22/02/2016 – È di 18 morti e di una quarantina di feriti il bilancio del massacro dei giorni scorsi nel campo sfollati di Malakal, situato nella base della Missione ONU in Sud Sudan. Sarebbero stati militari sud-sudanesi a intervenire nel campo, sparando, per sedare una rissa scoppiata tra sfollati Dinka e Shilluk.
Dai 50 ai 100 militari dell’esercito sud-sudanese (SPLA) sarebbero entrati nel campo per poi sparare sui civili, saccheggiare i loro beni e incendiare le tende di plastica sotto le quali si riparano i rifugiati. L’incendio appiccato dai militari avrebbe provocato danni gravissimi privando migliaia di persone di un riparo.
I Caschi Blu hanno cercato di disperdere le due fazioni che si affrontavano con i gas lacrimogeni, sbarre di ferro e armi da taglio. In appoggio ai Dinka (etnia del presidente Kiir) sono sopraggiunti i soldati governativi, che hanno utilizzato armi da fuoco sugli Shilluk.
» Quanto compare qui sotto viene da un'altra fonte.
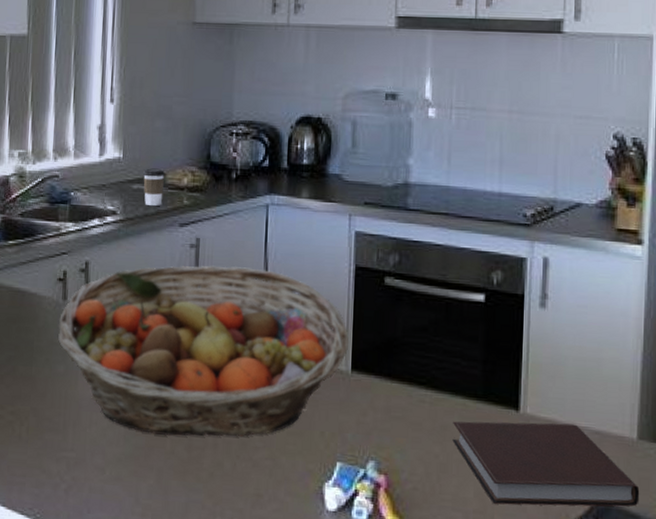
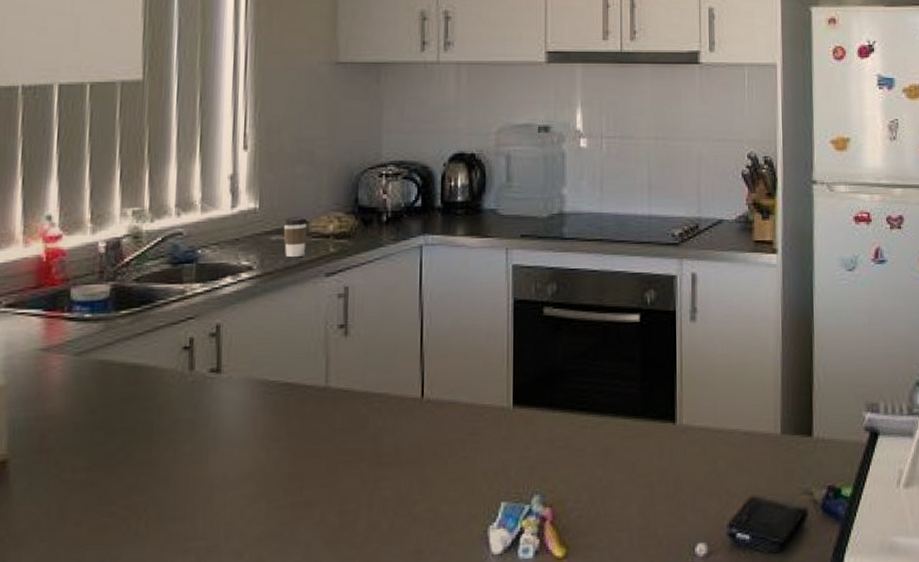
fruit basket: present [58,265,350,437] -> none [183,312,510,505]
notebook: present [452,421,640,507] -> none [615,428,786,518]

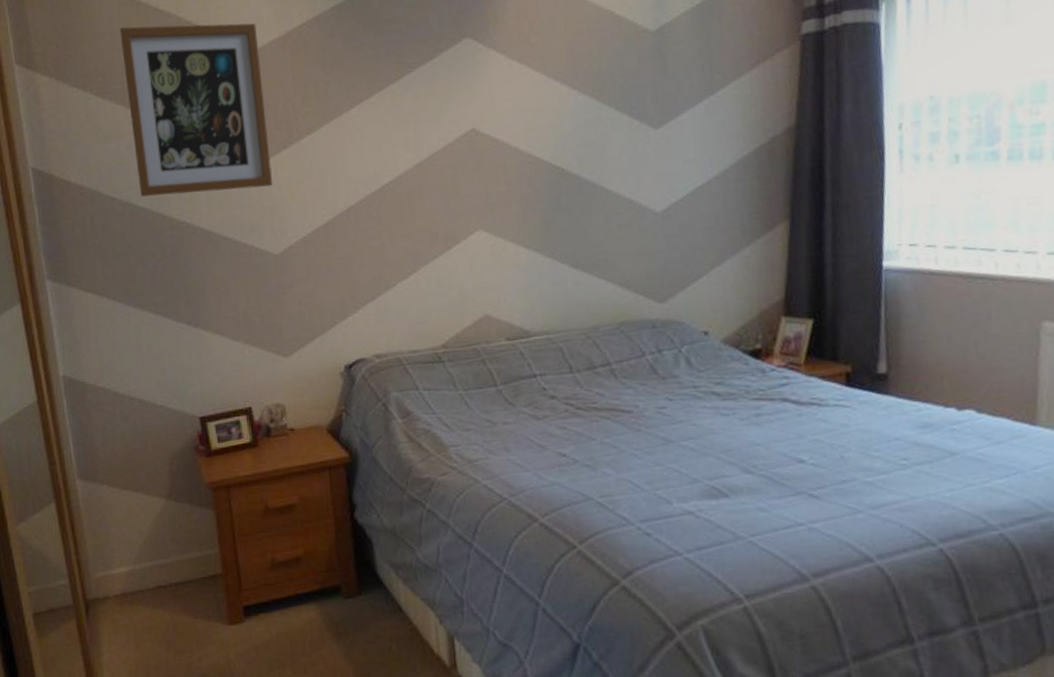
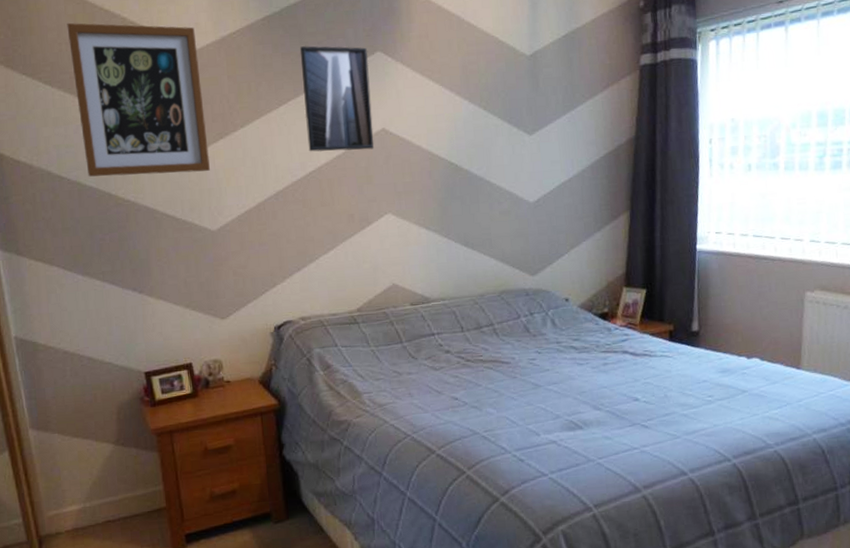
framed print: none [374,33,463,160] -> present [299,46,375,152]

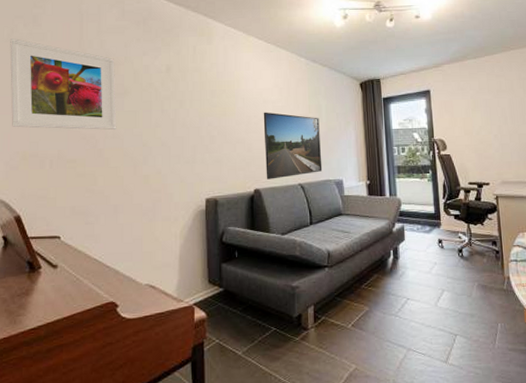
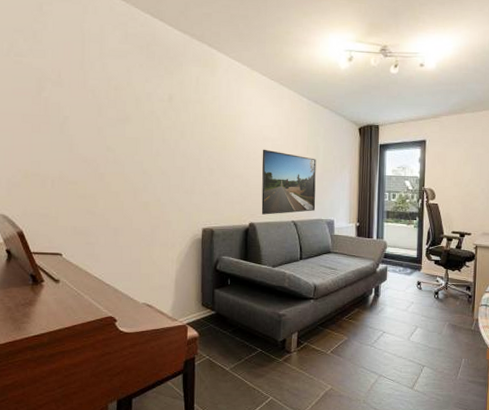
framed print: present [10,39,117,130] -> none [10,53,118,155]

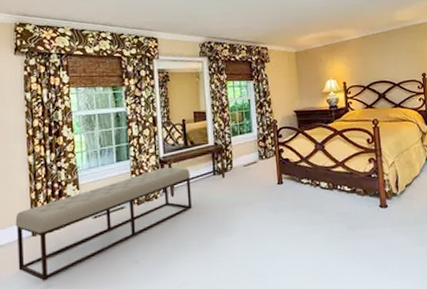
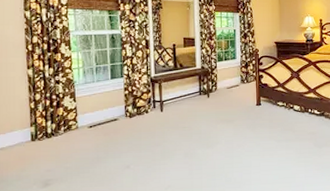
bench: present [15,167,193,281] -> none [15,85,180,181]

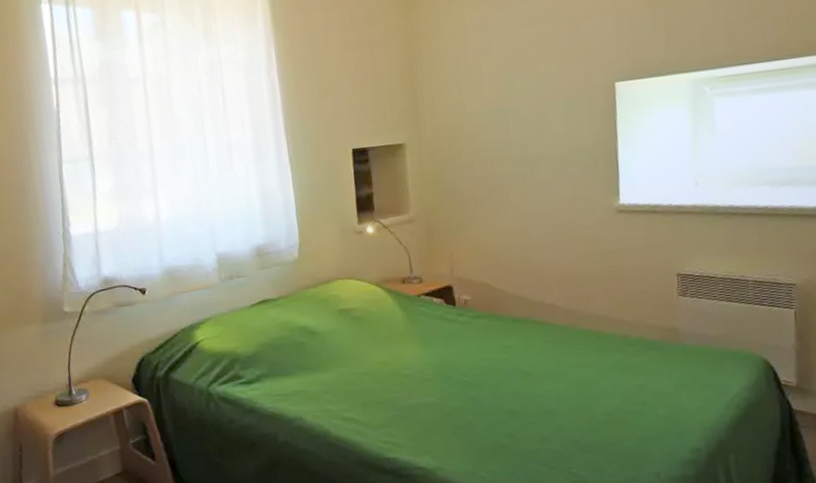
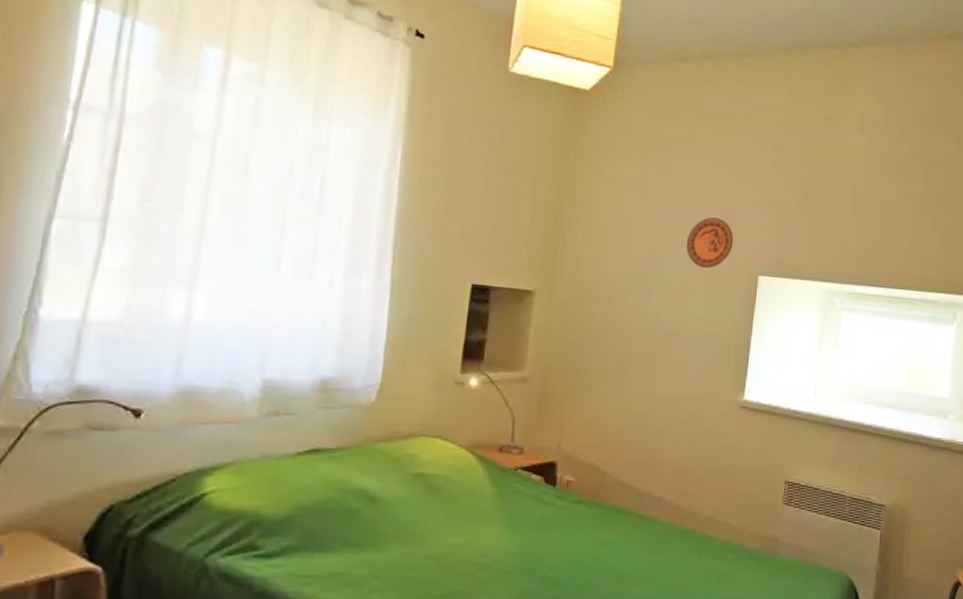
decorative plate: none [535,36,584,89] -> present [686,217,734,269]

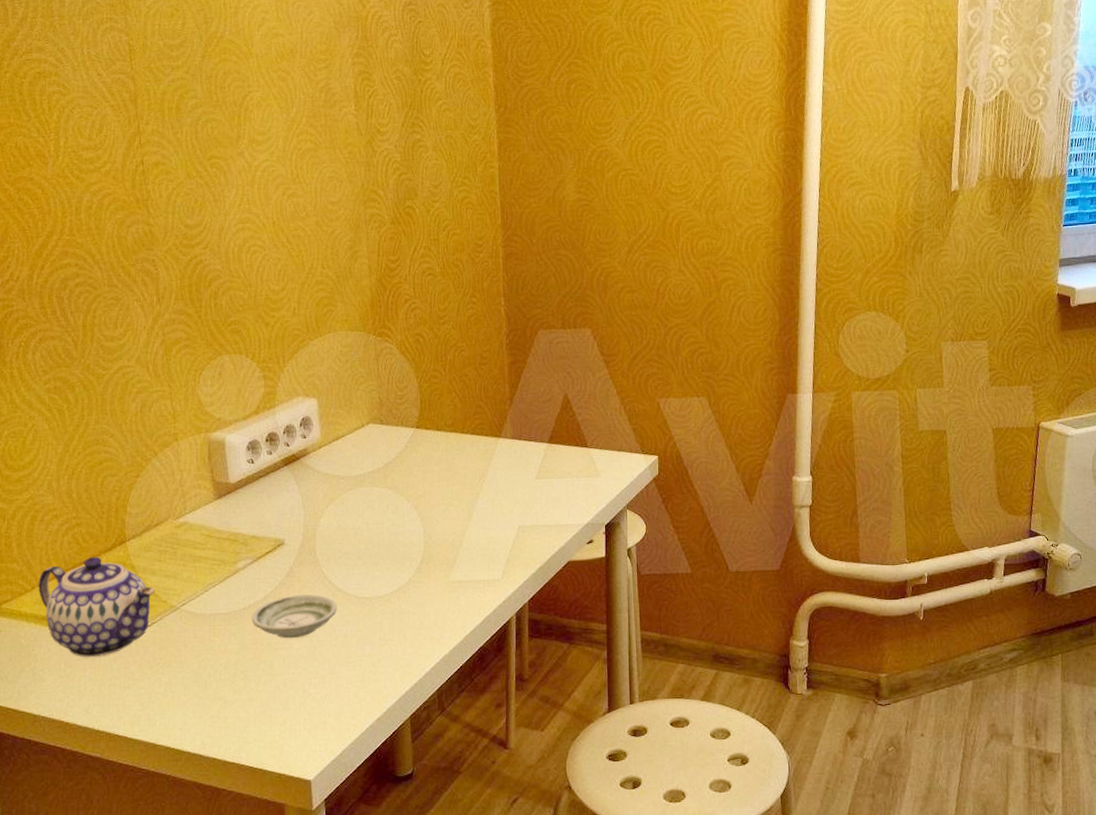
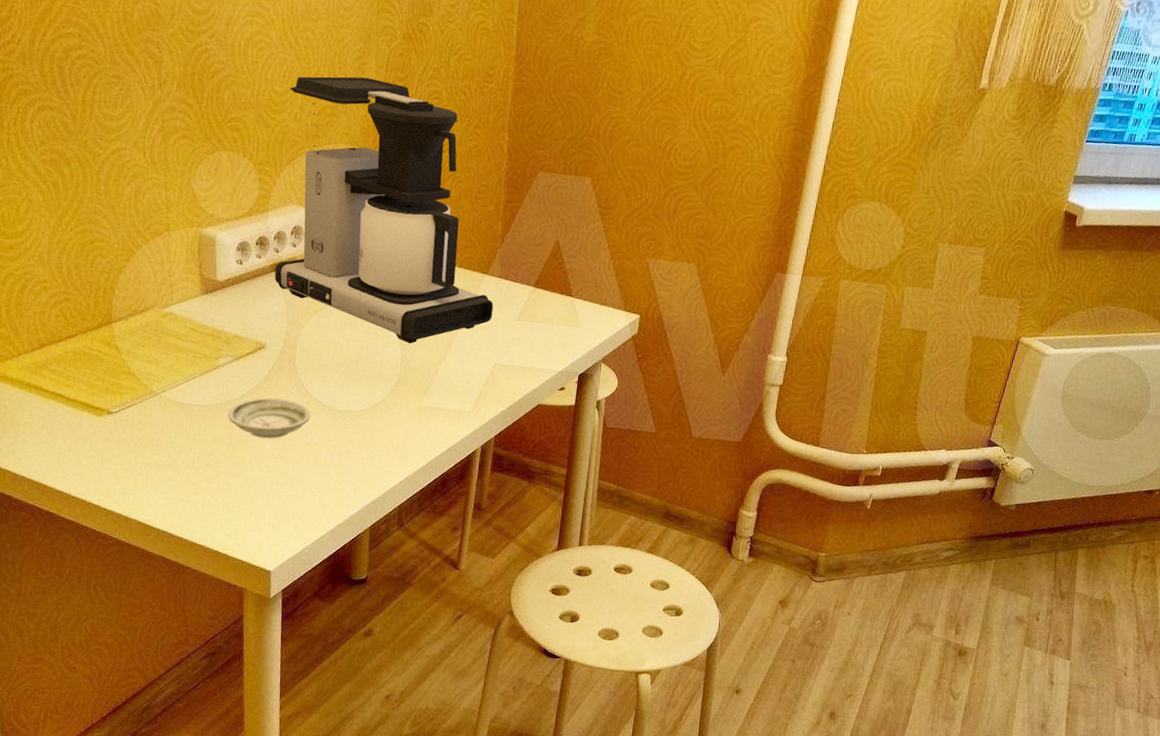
teapot: present [38,556,155,658] -> none [24,332,137,429]
coffee maker: none [286,264,511,518] -> present [274,76,494,343]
Scontri tra rifugiati erano già avvenuti in passato, mai si era avuto però un bilancio così pesante, tanto che gli Shilluk interpretano questo episodio drammatico come parte di un piano di pulizia etnica della città di Malakal, che nella ripartizione amministrativa a 28 stati è stata assegnata ad un’amministrazione Dinka, mentre storicamente è sempre stata abitata da Shilluk. Questo sta provocando tra gli abitanti un forte malcontento, che è sfociato in rissa al campo profughi, e al quale si teme possa ora seguire una rappresaglia vendicativa.
Viste le tensioni tra le persone ospitate nel campo, circa 47.500, l’ONU ha deciso di creare dei settori nei quali sono ospitati sfollati della stessa etnia. A causa del costante flusso di persone che vi cercano rifugio, tuttavia, il perimetro del campo viene allargato di continuo e questo può comportare alcune falle nella sicurezza. Gli operatori dell’ONU fanno il possibile, ma alcune fonti fanno notare che i materiali di costruzione per ampliare il campo provengono per via aerea e questo comporta costi non indifferenti.